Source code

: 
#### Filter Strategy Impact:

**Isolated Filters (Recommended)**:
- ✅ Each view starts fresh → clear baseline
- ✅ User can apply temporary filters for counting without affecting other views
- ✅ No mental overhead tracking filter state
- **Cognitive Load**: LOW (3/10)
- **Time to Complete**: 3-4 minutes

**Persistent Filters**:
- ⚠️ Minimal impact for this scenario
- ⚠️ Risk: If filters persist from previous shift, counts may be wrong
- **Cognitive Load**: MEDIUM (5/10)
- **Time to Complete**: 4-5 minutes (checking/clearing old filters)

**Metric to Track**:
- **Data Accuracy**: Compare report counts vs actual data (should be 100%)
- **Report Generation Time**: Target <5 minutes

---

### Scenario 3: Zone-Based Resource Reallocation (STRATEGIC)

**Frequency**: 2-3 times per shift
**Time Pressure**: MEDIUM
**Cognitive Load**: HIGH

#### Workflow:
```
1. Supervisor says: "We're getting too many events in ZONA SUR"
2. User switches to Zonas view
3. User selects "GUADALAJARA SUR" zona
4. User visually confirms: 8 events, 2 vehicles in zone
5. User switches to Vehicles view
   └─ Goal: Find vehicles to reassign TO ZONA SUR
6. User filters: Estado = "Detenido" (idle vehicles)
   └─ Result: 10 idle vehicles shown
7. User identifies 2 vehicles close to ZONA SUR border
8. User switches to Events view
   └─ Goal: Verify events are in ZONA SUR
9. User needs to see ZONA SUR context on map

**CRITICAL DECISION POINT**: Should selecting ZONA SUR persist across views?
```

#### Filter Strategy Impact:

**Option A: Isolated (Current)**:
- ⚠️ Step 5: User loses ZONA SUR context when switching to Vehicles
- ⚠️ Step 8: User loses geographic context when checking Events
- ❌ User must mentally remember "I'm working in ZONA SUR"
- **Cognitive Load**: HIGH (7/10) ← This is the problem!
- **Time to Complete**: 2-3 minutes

- - -

# [WHAT THIS TASK INVOLVES]
Beginning at the top of the records above, transcribe each line exactly up to and including the line that holds "- ⚠️ Step 8: User".

# [WRITTEN RESPONSE]
Source code

: 
#### Filter Strategy Impact:

**Isolated Filters (Recommended)**:
- ✅ Each view starts fresh → clear baseline
- ✅ User can apply temporary filters for counting without affecting other views
- ✅ No mental overhead tracking filter state
- **Cognitive Load**: LOW (3/10)
- **Time to Complete**: 3-4 minutes

**Persistent Filters**:
- ⚠️ Minimal impact for this scenario
- ⚠️ Risk: If filters persist from previous shift, counts may be wrong
- **Cognitive Load**: MEDIUM (5/10)
- **Time to Complete**: 4-5 minutes (checking/clearing old filters)

**Metric to Track**:
- **Data Accuracy**: Compare report counts vs actual data (should be 100%)
- **Report Generation Time**: Target <5 minutes

---

### Scenario 3: Zone-Based Resource Reallocation (STRATEGIC)

**Frequency**: 2-3 times per shift
**Time Pressure**: MEDIUM
**Cognitive Load**: HIGH

#### Workflow:
```
1. Supervisor says: "We're getting too many events in ZONA SUR"
2. User switches to Zonas view
3. User selects "GUADALAJARA SUR" zona
4. User visually confirms: 8 events, 2 vehicles in zone
5. User switches to Vehicles view
   └─ Goal: Find vehicles to reassign TO ZONA SUR
6. User filters: Estado = "Detenido" (idle vehicles)
   └─ Result: 10 idle vehicles shown
7. User identifies 2 vehicles close to ZONA SUR border
8. User switches to Events view
   └─ Goal: Verify events are in ZONA SUR
9. User needs to see ZONA SUR context on map

**CRITICAL DECISION POINT**: Should selecting ZONA SUR persist across views?
```

#### Filter Strategy Impact:

**Option A: Isolated (Current)**:
- ⚠️ Step 5: User loses ZONA SUR context when switching to Vehicles
- ⚠️ Step 8: User loses geographic context when checking Events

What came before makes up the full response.